REQUIRED WORK ▸ Some lines in the entries contain the word "funciones". Copy all of them.

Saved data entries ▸
────────────────────

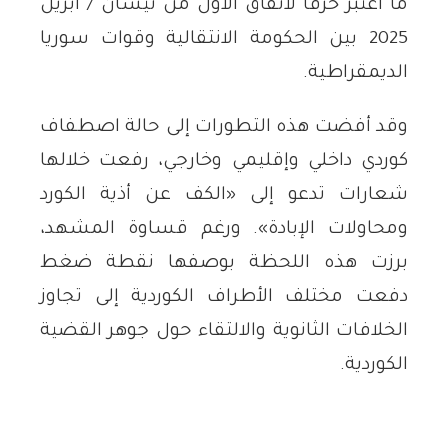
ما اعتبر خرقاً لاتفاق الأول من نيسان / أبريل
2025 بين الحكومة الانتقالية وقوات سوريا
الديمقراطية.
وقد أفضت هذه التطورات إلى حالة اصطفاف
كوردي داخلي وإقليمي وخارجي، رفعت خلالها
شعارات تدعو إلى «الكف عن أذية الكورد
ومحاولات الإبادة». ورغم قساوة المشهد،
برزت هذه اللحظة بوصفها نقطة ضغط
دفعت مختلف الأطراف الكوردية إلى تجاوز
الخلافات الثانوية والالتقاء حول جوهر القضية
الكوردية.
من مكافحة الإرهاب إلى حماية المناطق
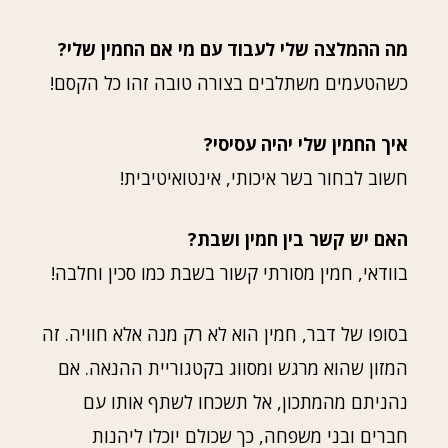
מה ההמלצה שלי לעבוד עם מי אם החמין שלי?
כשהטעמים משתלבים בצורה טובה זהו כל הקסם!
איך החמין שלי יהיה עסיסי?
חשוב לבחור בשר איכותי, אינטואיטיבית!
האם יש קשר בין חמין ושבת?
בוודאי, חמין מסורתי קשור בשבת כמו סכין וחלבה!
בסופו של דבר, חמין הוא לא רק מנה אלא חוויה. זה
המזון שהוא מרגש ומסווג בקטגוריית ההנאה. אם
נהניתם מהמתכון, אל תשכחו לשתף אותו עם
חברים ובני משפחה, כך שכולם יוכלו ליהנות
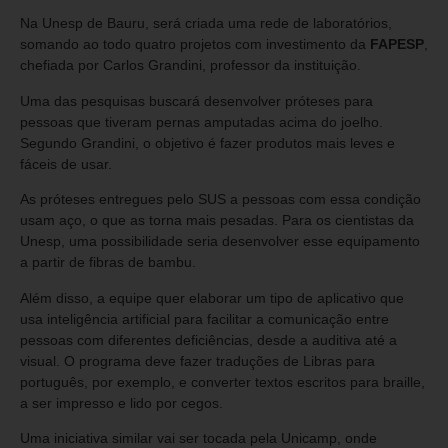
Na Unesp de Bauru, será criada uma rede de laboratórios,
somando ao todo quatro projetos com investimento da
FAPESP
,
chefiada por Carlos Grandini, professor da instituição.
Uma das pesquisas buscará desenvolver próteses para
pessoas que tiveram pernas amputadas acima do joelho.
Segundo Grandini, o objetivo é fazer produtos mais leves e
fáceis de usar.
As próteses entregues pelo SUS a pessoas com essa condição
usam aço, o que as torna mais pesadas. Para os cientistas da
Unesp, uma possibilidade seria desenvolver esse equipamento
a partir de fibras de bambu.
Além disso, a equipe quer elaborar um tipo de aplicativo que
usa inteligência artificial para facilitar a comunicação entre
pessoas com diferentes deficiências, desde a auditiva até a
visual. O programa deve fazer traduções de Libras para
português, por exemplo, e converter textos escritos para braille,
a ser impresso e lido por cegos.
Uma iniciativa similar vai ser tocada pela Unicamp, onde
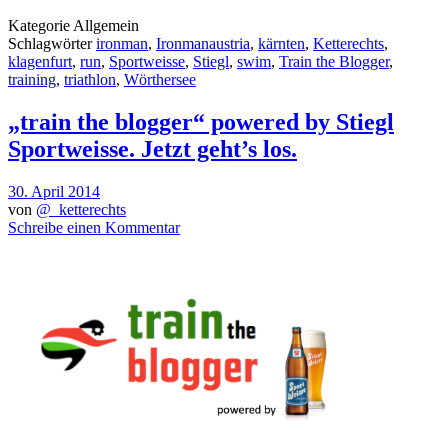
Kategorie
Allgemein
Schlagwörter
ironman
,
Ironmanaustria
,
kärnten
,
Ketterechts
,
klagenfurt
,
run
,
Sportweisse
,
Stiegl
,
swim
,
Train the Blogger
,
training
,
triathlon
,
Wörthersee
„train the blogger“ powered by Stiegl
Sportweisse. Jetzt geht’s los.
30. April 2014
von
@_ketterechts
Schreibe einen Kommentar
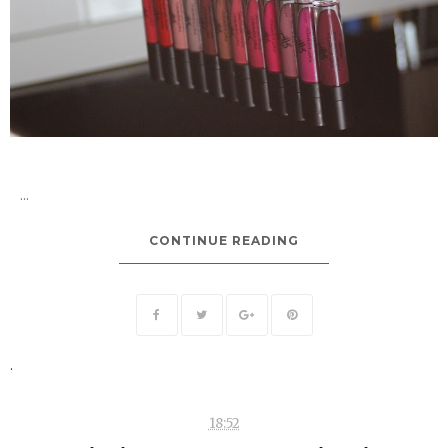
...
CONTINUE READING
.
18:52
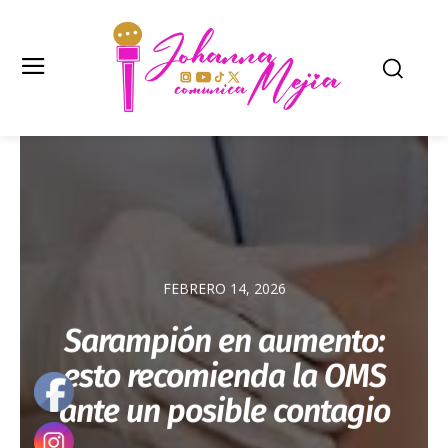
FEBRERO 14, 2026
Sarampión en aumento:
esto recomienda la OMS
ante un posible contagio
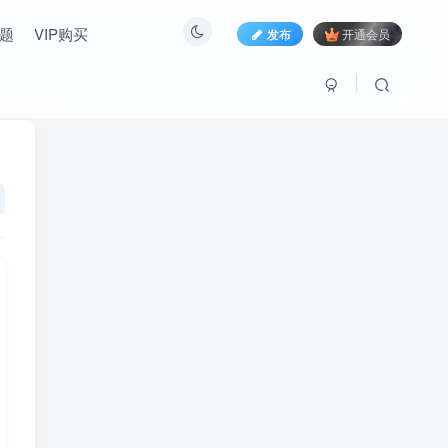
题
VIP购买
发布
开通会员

────────────────────

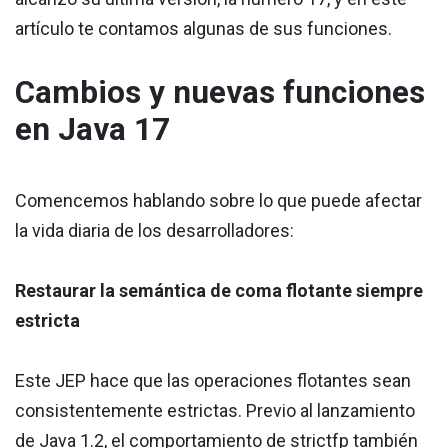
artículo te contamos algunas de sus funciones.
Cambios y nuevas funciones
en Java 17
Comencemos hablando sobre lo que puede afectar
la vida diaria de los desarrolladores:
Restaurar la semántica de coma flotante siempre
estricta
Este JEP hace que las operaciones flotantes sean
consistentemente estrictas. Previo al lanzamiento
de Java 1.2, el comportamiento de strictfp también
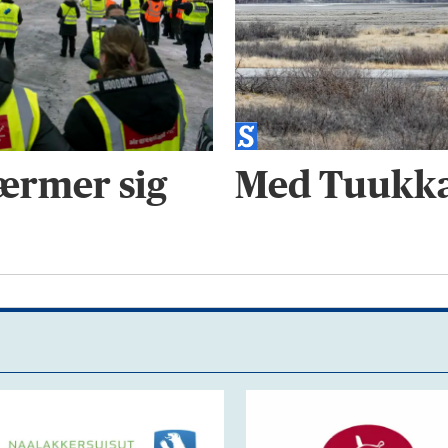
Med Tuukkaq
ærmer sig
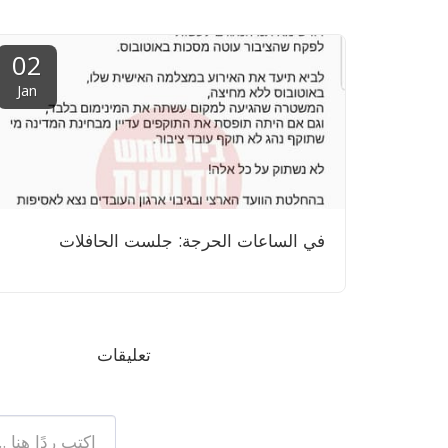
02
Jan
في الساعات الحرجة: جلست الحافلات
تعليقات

────────────────────

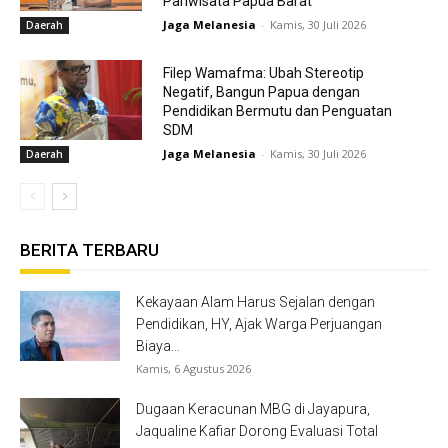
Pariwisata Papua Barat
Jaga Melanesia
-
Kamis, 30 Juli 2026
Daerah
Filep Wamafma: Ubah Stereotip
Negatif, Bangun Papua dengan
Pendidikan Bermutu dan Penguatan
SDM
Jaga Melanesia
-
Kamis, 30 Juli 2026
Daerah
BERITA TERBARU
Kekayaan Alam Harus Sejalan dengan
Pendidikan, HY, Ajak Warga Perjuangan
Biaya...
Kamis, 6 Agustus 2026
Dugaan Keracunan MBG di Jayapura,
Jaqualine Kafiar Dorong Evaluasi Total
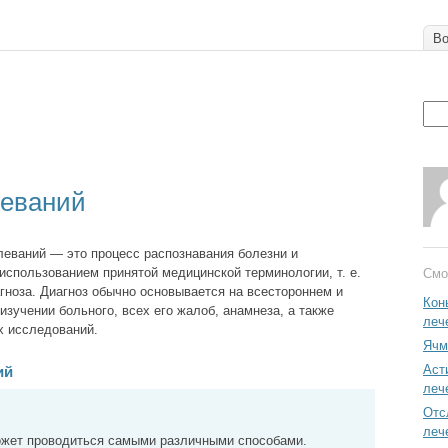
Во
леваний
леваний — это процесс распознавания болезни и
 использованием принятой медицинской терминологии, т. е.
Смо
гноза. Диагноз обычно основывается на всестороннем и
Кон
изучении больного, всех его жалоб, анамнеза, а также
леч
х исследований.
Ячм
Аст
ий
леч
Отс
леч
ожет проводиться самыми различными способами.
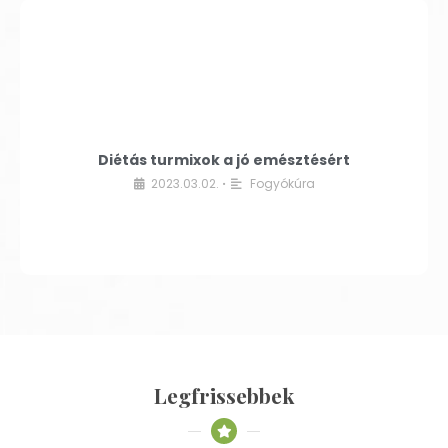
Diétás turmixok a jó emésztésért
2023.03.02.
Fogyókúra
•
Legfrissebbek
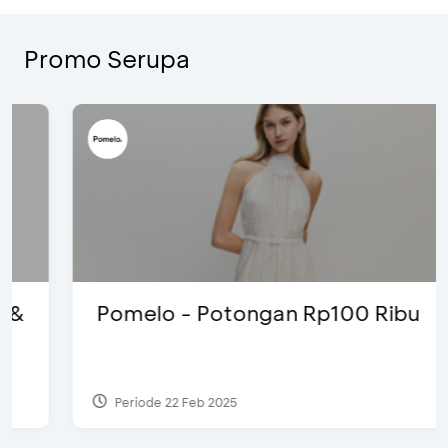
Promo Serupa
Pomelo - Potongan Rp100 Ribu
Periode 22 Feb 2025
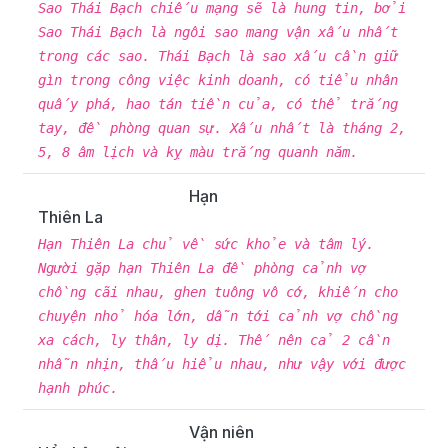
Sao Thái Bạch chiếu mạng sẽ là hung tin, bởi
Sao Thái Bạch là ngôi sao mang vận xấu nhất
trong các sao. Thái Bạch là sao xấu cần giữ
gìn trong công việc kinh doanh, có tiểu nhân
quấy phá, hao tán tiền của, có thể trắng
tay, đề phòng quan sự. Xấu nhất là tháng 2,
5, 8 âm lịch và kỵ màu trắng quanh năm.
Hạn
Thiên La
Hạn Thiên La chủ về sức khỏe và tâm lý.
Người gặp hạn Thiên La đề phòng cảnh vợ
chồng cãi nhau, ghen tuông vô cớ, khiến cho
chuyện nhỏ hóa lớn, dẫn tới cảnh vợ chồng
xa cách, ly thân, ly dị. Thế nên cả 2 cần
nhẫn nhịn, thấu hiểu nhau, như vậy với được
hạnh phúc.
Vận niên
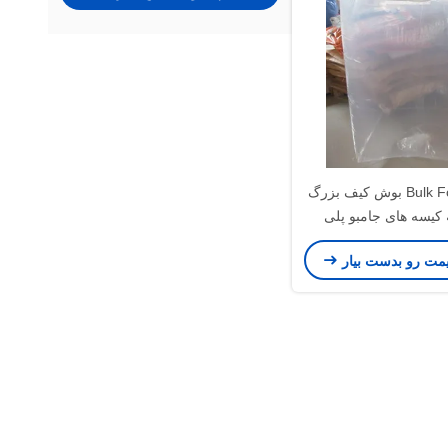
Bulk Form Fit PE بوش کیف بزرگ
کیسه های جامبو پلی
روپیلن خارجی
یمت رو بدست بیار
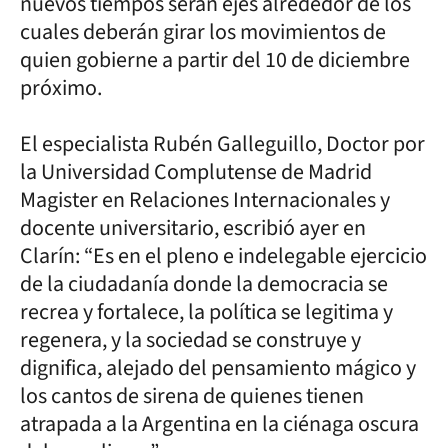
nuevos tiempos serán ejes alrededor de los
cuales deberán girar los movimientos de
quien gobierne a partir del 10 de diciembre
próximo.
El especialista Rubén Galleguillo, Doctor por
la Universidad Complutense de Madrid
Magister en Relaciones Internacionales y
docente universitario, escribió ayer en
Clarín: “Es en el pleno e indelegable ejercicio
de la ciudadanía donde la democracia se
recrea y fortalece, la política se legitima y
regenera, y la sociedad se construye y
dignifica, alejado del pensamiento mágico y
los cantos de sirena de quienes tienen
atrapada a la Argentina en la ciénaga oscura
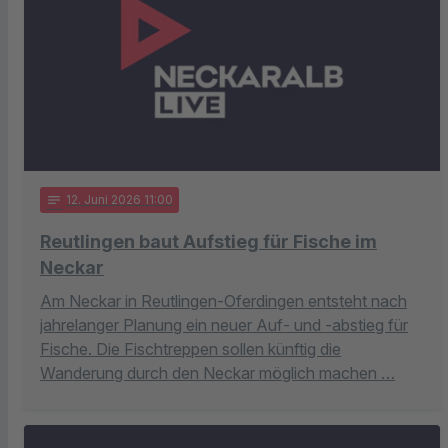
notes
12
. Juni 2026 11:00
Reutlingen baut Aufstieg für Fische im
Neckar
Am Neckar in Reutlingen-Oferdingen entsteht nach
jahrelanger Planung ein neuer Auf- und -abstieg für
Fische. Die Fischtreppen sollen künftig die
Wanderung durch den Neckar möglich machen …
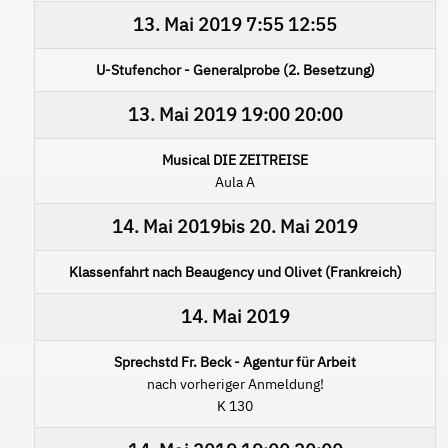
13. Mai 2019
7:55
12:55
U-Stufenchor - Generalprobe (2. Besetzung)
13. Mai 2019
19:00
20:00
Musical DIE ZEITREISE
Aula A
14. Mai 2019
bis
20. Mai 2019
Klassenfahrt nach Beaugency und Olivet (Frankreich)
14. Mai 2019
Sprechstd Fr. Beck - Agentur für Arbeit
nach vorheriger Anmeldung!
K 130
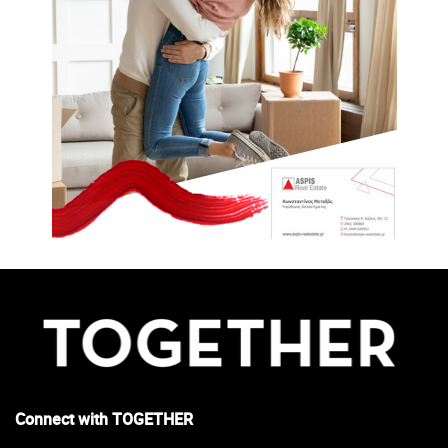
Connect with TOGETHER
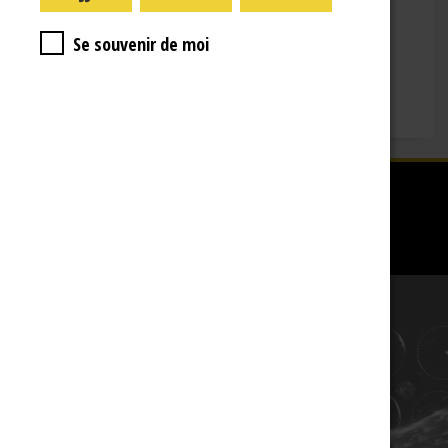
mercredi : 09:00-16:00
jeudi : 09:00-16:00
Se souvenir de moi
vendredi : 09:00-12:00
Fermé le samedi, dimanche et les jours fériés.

────────────────────

ANSWER BOX ▸
artículo te contamos algunas de sus funciones.
Cambios y nuevas funciones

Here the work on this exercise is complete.